● Assigned task
Transcribe the listing in full, word for word; pictures do not belong in the copy.

● Data provided
▼

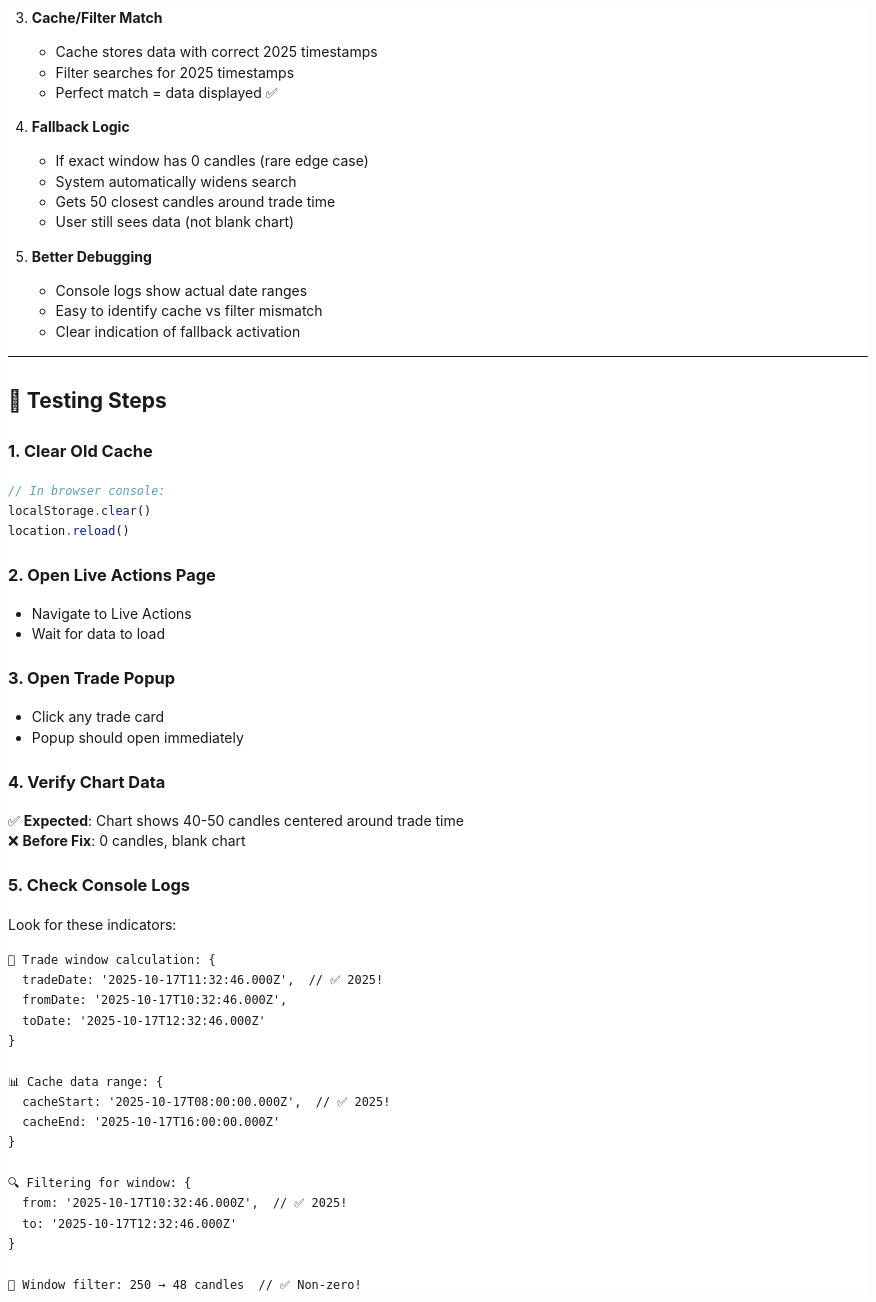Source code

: 3. **Cache/Filter Match**
   - Cache stores data with correct 2025 timestamps
   - Filter searches for 2025 timestamps
   - Perfect match = data displayed ✅

4. **Fallback Logic**
   - If exact window has 0 candles (rare edge case)
   - System automatically widens search
   - Gets 50 closest candles around trade time
   - User still sees data (not blank chart)

5. **Better Debugging**
   - Console logs show actual date ranges
   - Easy to identify cache vs filter mismatch
   - Clear indication of fallback activation

---

## 🧪 Testing Steps

### 1. Clear Old Cache
```typescript
// In browser console:
localStorage.clear()
location.reload()
```

### 2. Open Live Actions Page
- Navigate to Live Actions
- Wait for data to load

### 3. Open Trade Popup
- Click any trade card
- Popup should open immediately

### 4. Verify Chart Data
✅ **Expected**: Chart shows 40-50 candles centered around trade time  
❌ **Before Fix**: 0 candles, blank chart

### 5. Check Console Logs
Look for these indicators:
```
📅 Trade window calculation: {
  tradeDate: '2025-10-17T11:32:46.000Z',  // ✅ 2025!
  fromDate: '2025-10-17T10:32:46.000Z',
  toDate: '2025-10-17T12:32:46.000Z'
}

📊 Cache data range: {
  cacheStart: '2025-10-17T08:00:00.000Z',  // ✅ 2025!
  cacheEnd: '2025-10-17T16:00:00.000Z'
}

🔍 Filtering for window: {
  from: '2025-10-17T10:32:46.000Z',  // ✅ 2025!
  to: '2025-10-17T12:32:46.000Z'
}

🎯 Window filter: 250 → 48 candles  // ✅ Non-zero!
```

▲

● Answer for the task
Source code

: 3. **Cache/Filter Match**
   - Cache stores data with correct 2025 timestamps
   - Filter searches for 2025 timestamps
   - Perfect match = data displayed ✅

4. **Fallback Logic**
   - If exact window has 0 candles (rare edge case)
   - System automatically widens search
   - Gets 50 closest candles around trade time
   - User still sees data (not blank chart)

5. **Better Debugging**
   - Console logs show actual date ranges
   - Easy to identify cache vs filter mismatch
   - Clear indication of fallback activation

---

## 🧪 Testing Steps

### 1. Clear Old Cache
```typescript
// In browser console:
localStorage.clear()
location.reload()
```

### 2. Open Live Actions Page
- Navigate to Live Actions
- Wait for data to load

### 3. Open Trade Popup
- Click any trade card
- Popup should open immediately

### 4. Verify Chart Data
✅ **Expected**: Chart shows 40-50 candles centered around trade time  
❌ **Before Fix**: 0 candles, blank chart

### 5. Check Console Logs
Look for these indicators:
```
📅 Trade window calculation: {
  tradeDate: '2025-10-17T11:32:46.000Z',  // ✅ 2025!
  fromDate: '2025-10-17T10:32:46.000Z',
  toDate: '2025-10-17T12:32:46.000Z'
}

📊 Cache data range: {
  cacheStart: '2025-10-17T08:00:00.000Z',  // ✅ 2025!
  cacheEnd: '2025-10-17T16:00:00.000Z'
}

🔍 Filtering for window: {
  from: '2025-10-17T10:32:46.000Z',  // ✅ 2025!
  to: '2025-10-17T12:32:46.000Z'
}

🎯 Window filter: 250 → 48 candles  // ✅ Non-zero!
```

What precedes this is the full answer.